> [Records supplied]:
....................
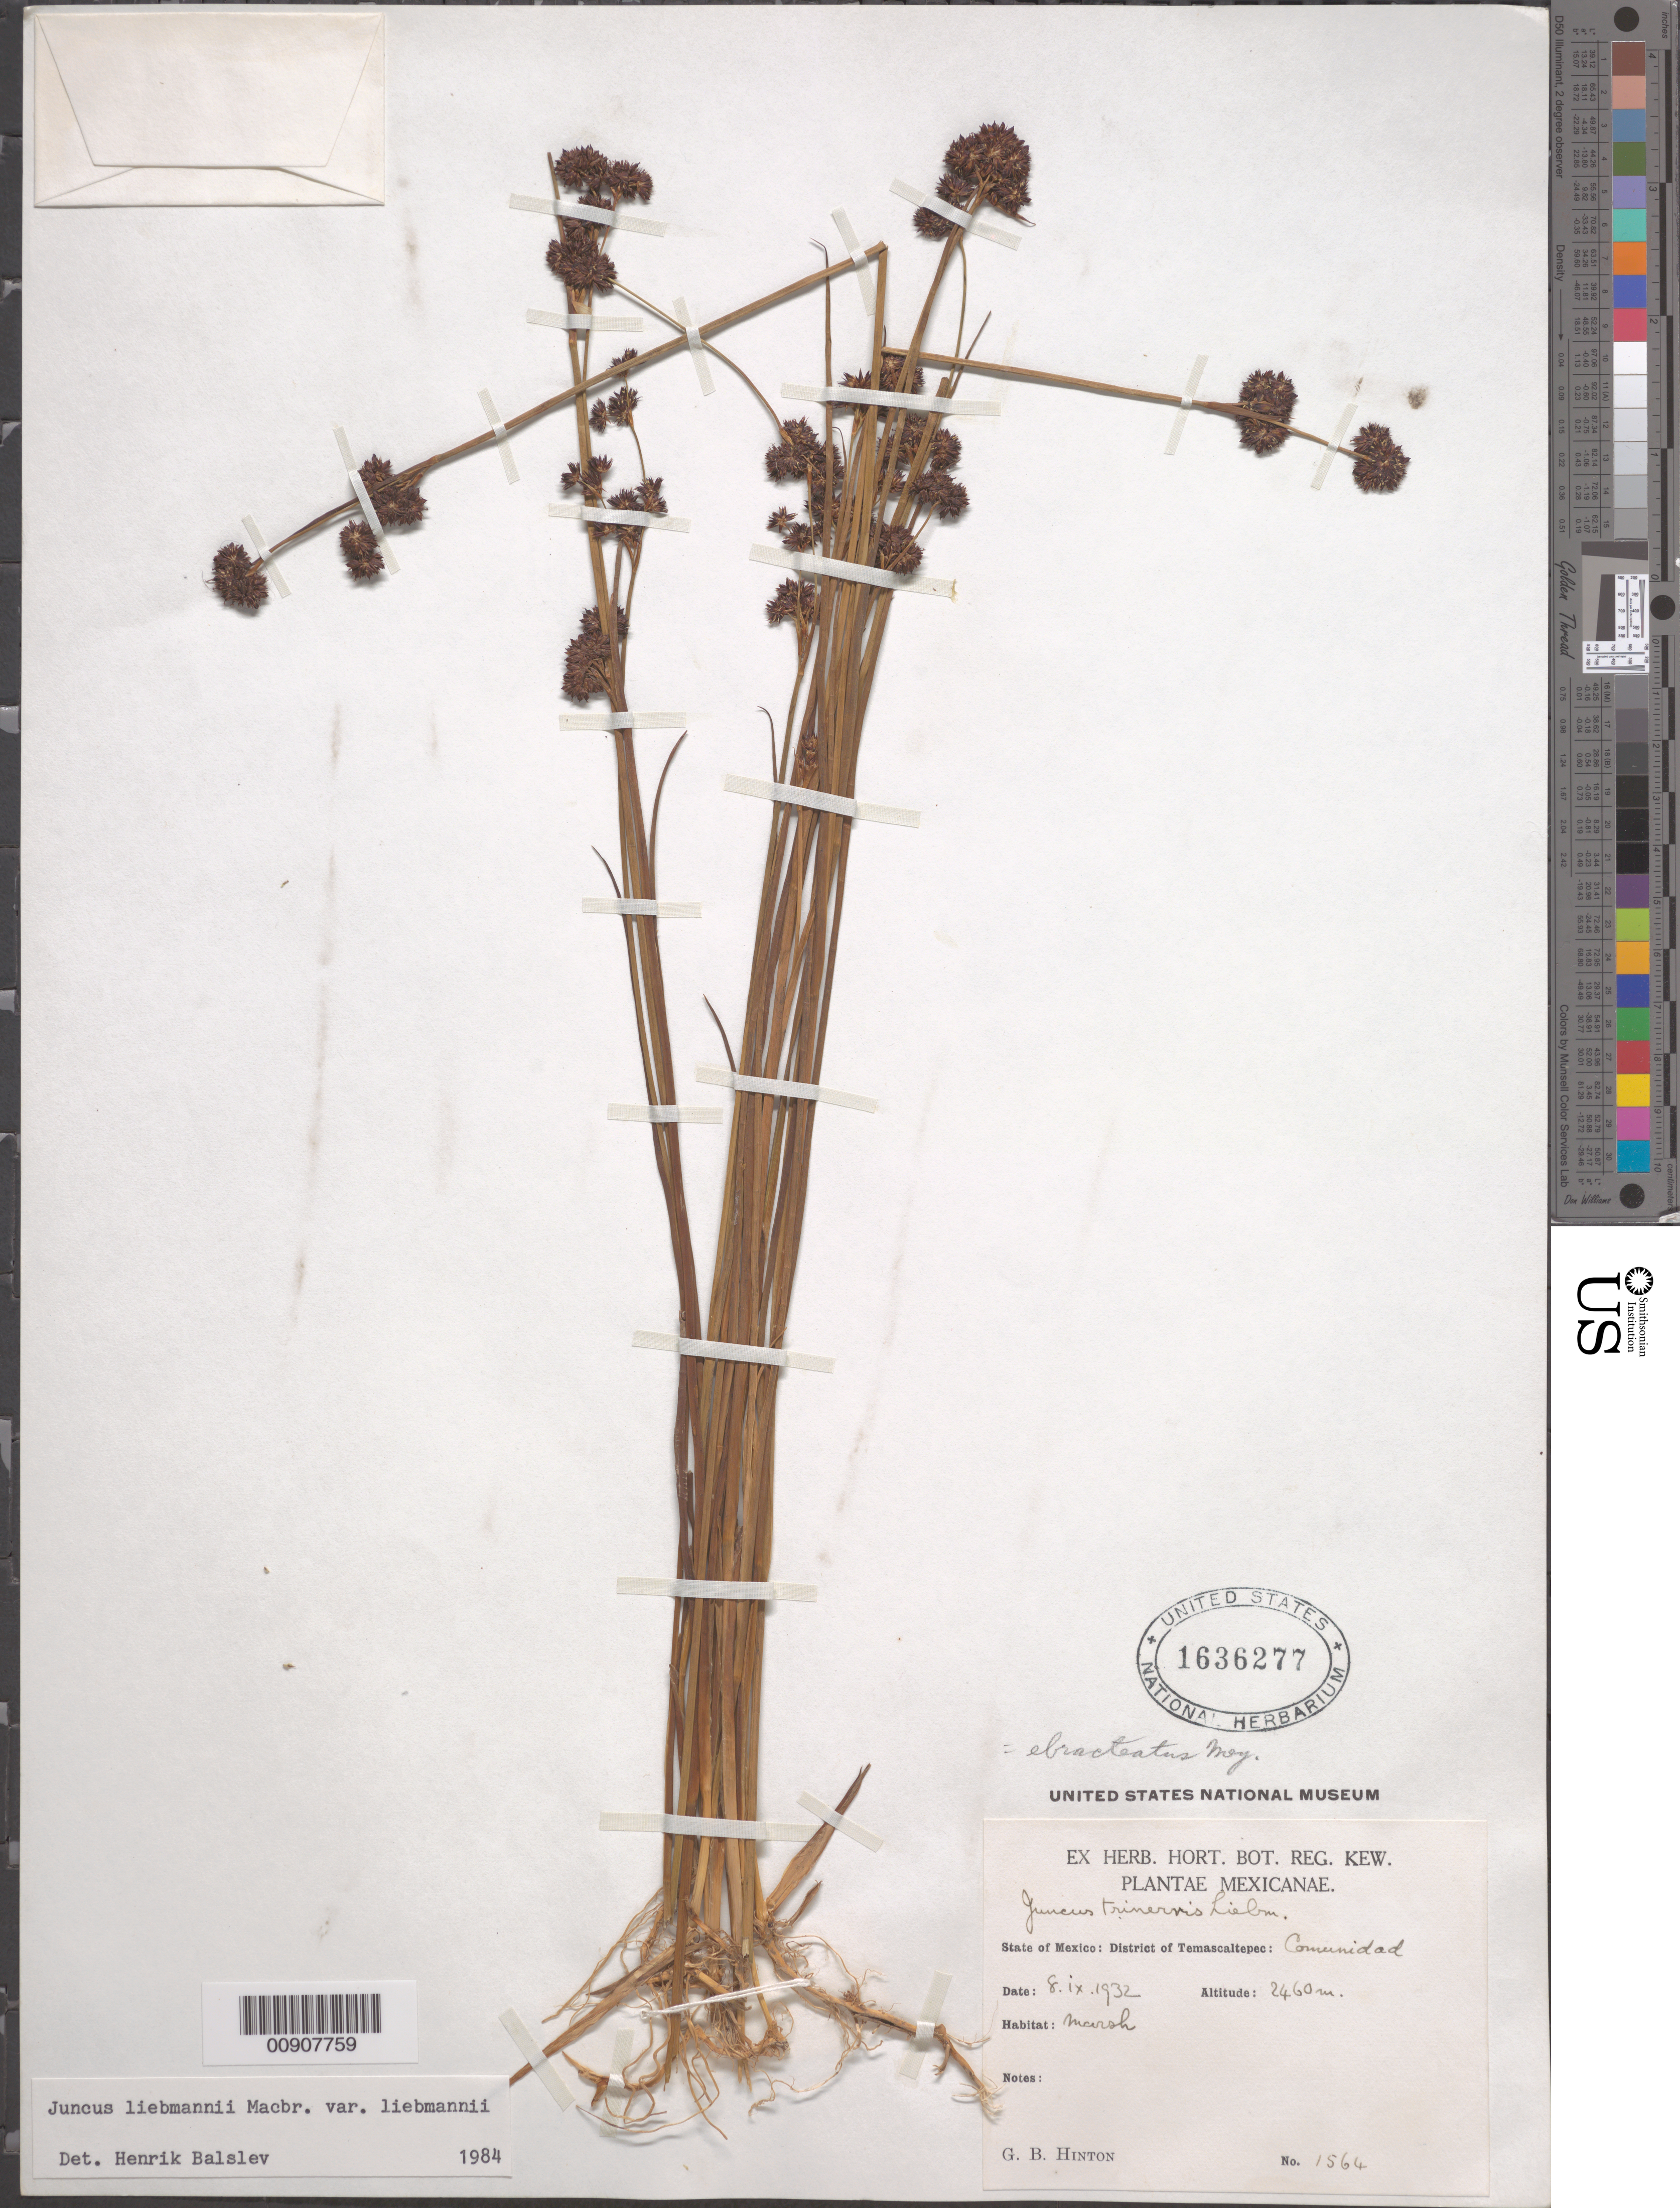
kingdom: Plantae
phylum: Tracheophyta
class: Liliopsida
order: Poales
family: Juncaceae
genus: Juncus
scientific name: Juncus liebmannii var. liebmannii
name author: J.F. Macbr.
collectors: G. B. Hinton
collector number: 1564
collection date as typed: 08 Sep 1932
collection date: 1932-09-08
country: Mexico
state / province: México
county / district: Temascaltepec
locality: State of Mexico: District of Temascaltepec: Comunidad.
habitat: Marsh.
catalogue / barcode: US 1636277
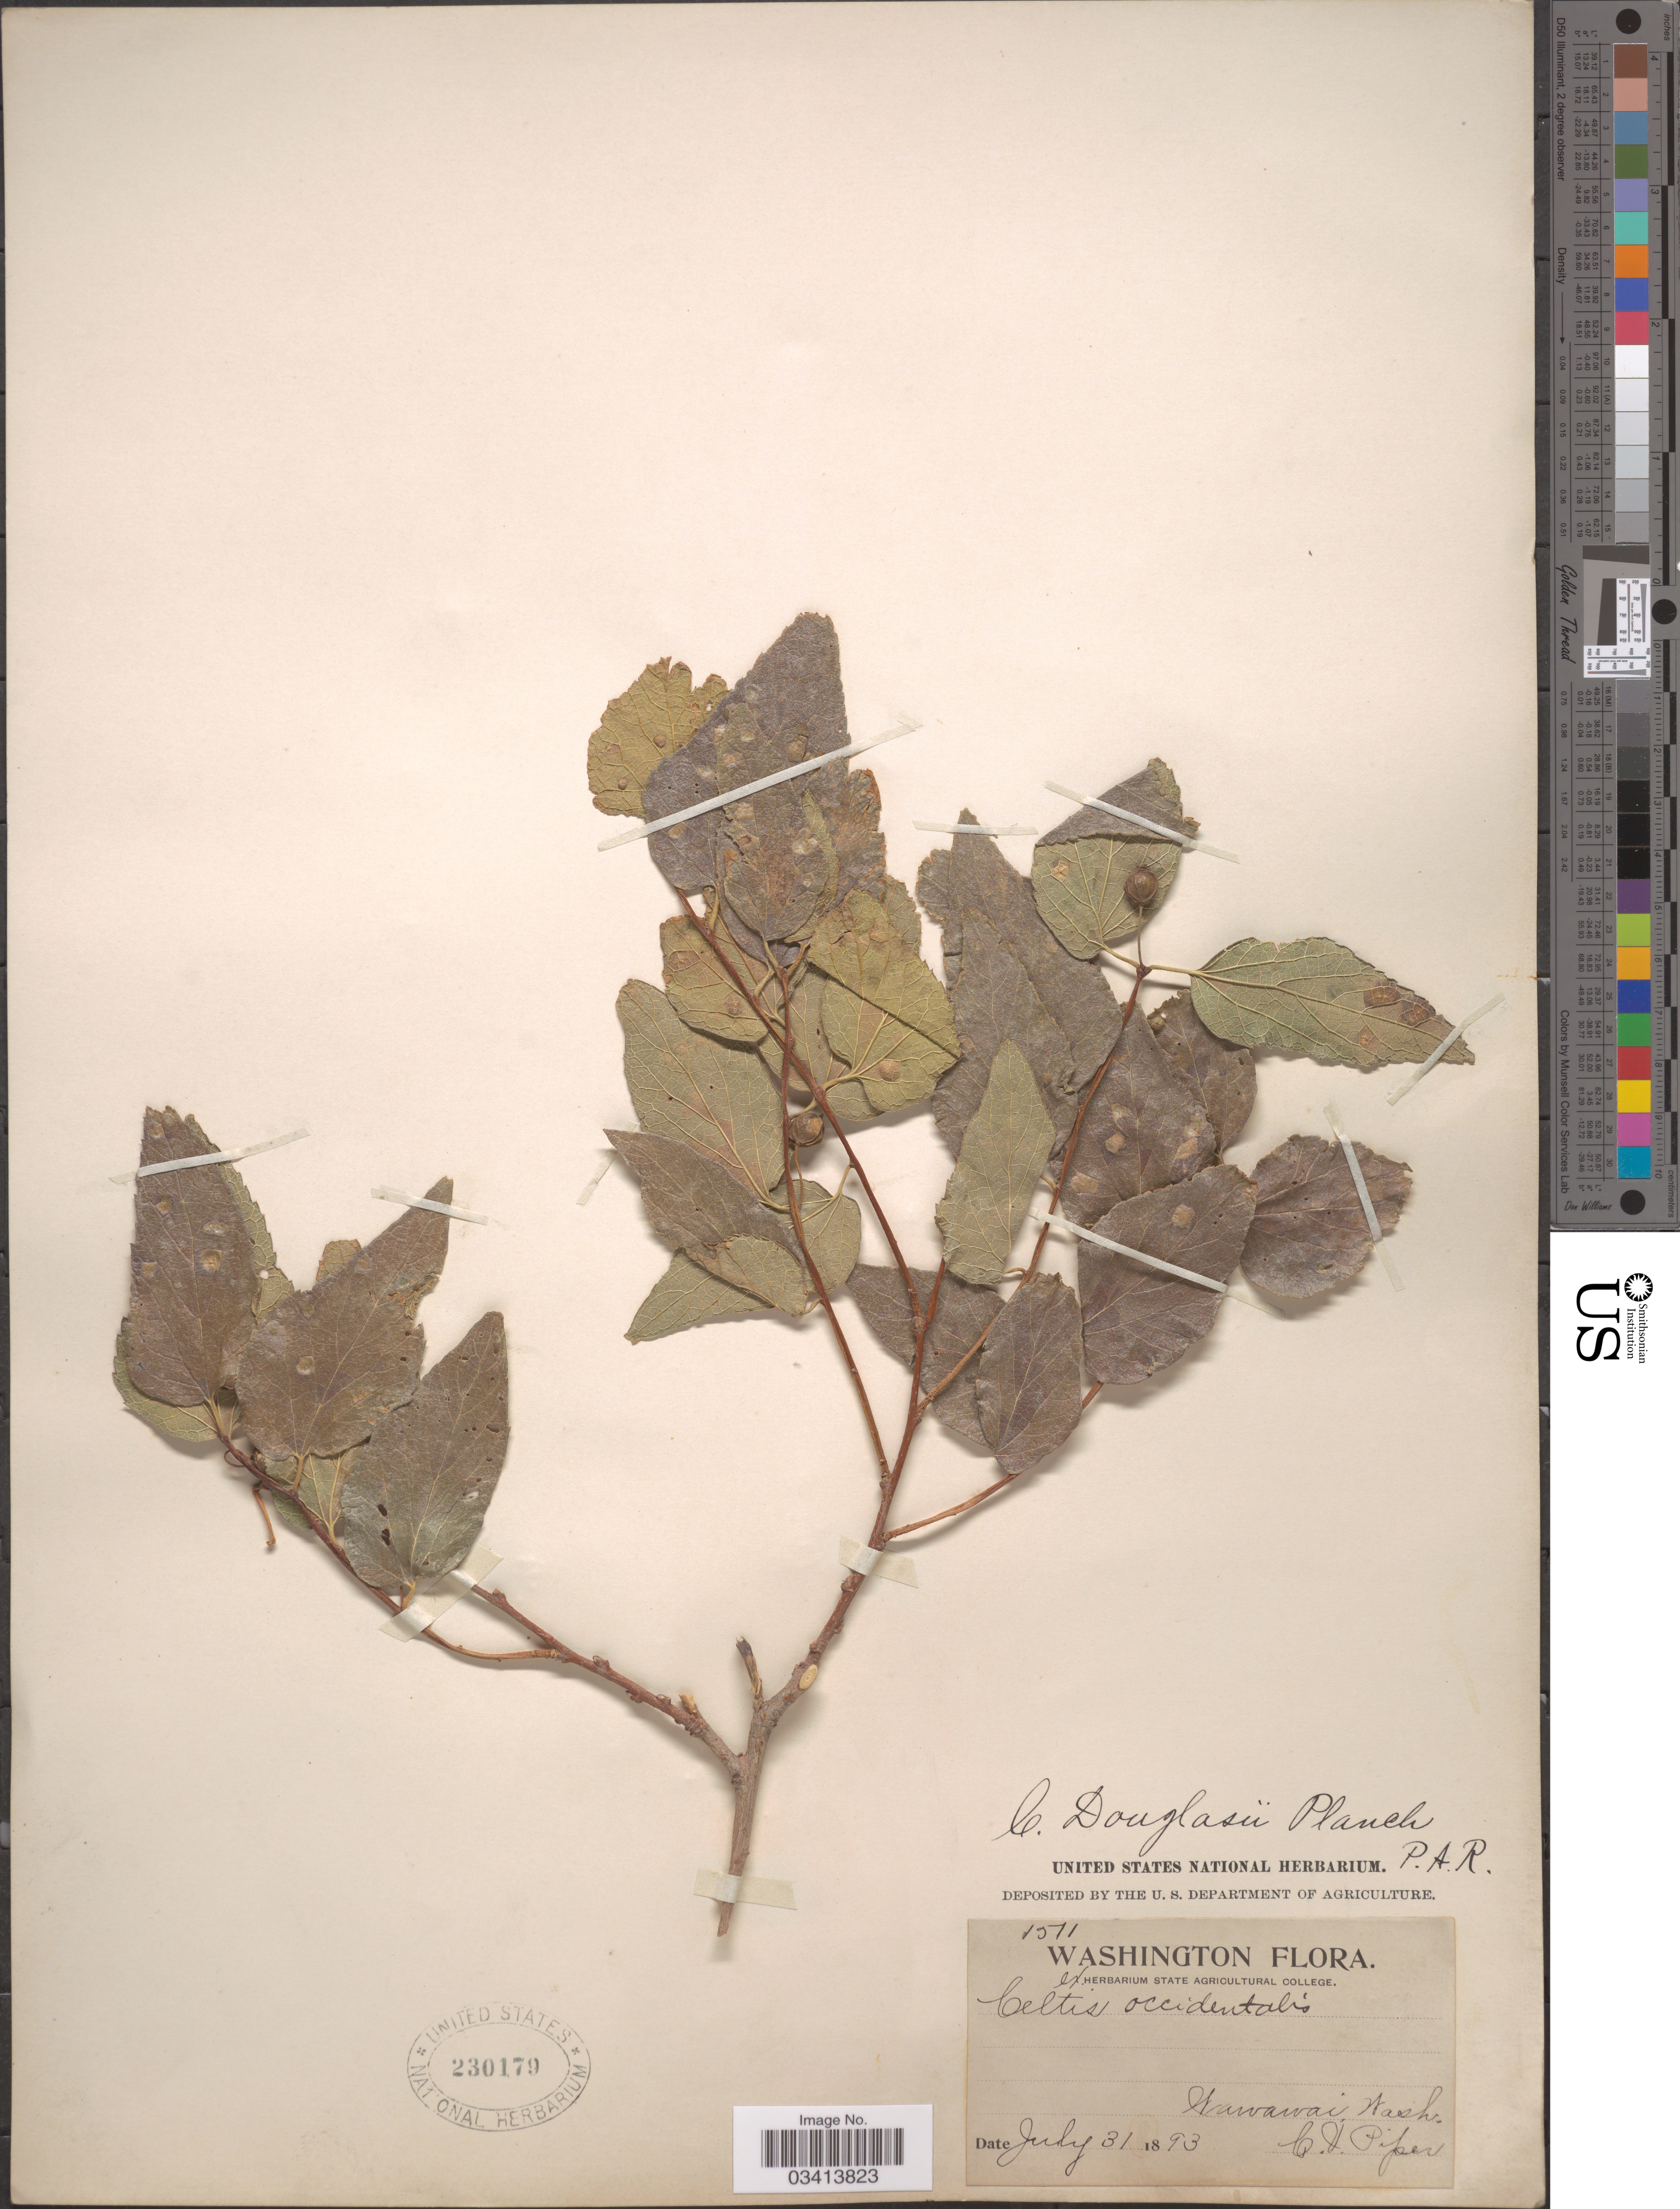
....................
> [What this task involves]:
Turn every line of the material above into a numbered list, skipping blank lines and leaving the pictures out.

> [Answer for the task]:
1. kingdom: Plantae
2. phylum: Tracheophyta
3. class: Liliopsida
4. order: Poales
5. family: Juncaceae
6. genus: Juncus
7. scientific name: Juncus liebmannii var. liebmannii
8. name author: J.F. Macbr.
9. collectors: G. B. Hinton
10. collector number: 1564
11. collection date as typed: 08 Sep 1932
12. collection date: 1932-09-08
13. country: Mexico
14. state / province: México
15. county / district: Temascaltepec
16. locality: State of Mexico: District of Temascaltepec: Comunidad.
17. habitat: Marsh.
18. catalogue / barcode: US 1636277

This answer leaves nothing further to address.